◆ **Assignment**
Print the lines below word for word, without the pictures.

◆ **Material for this exercise**
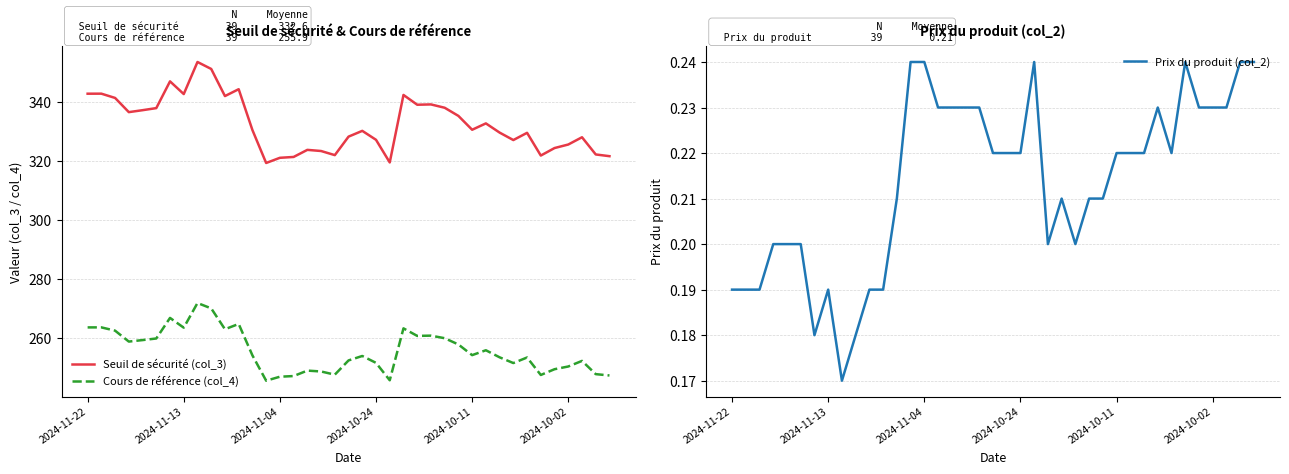

Is it true that Prix du produit (col_2) equals 0.2 at 32?

True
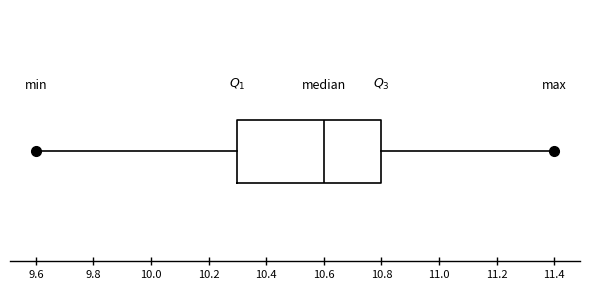

Read this box plot against the x-axis: the position of the median line, the range covered by the box, and the ends of both whiskers. The values are not printed on the chart, so give them approximately, as read against the axis.

median 10.6, box 10.3 to 10.8, whiskers 9.6 to 11.4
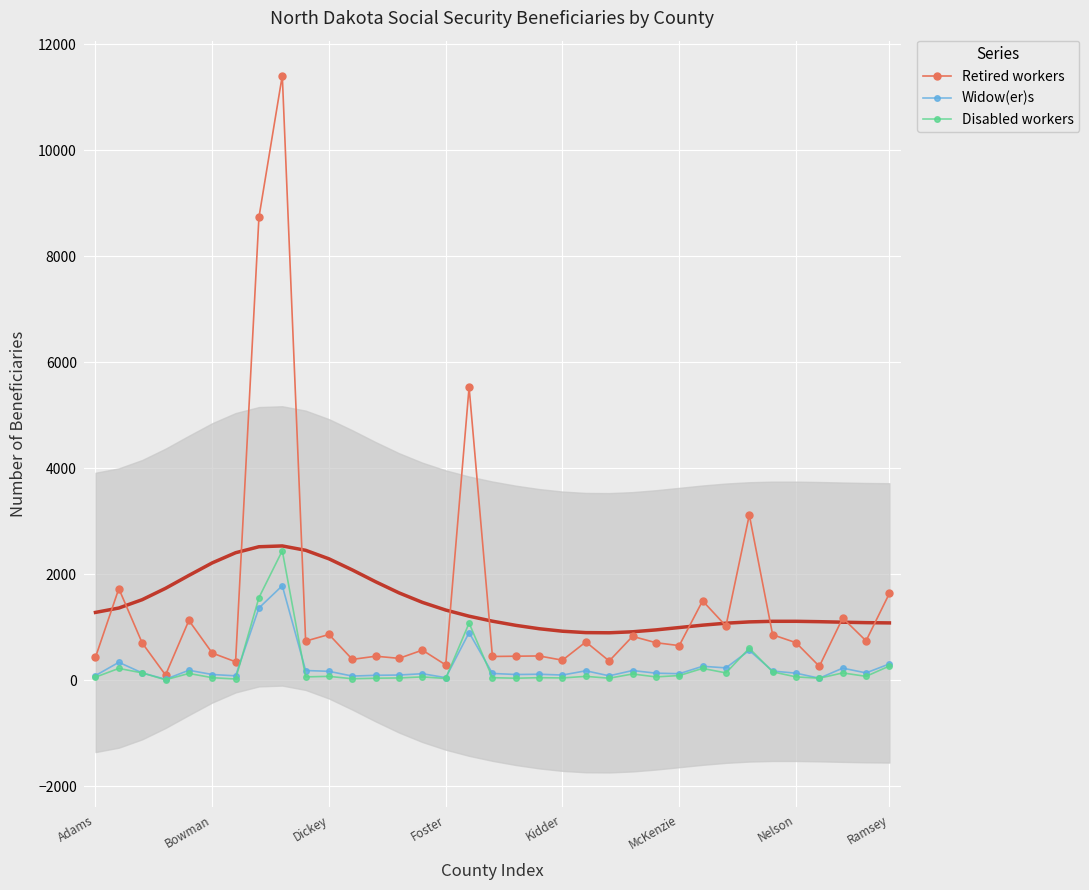

Where is Disabled workers nearest to the value 1227?

16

◆ **Output of the task**
Is it true that Prix du produit (col_2) equals 0.2 at 32?

True

Read this box plot against the x-axis: the position of the median line, the range covered by the box, and the ends of both whiskers. The values are not printed on the chart, so give them approximately, as read against the axis.

median 10.6, box 10.3 to 10.8, whiskers 9.6 to 11.4

Where is Disabled workers nearest to the value 1227?

16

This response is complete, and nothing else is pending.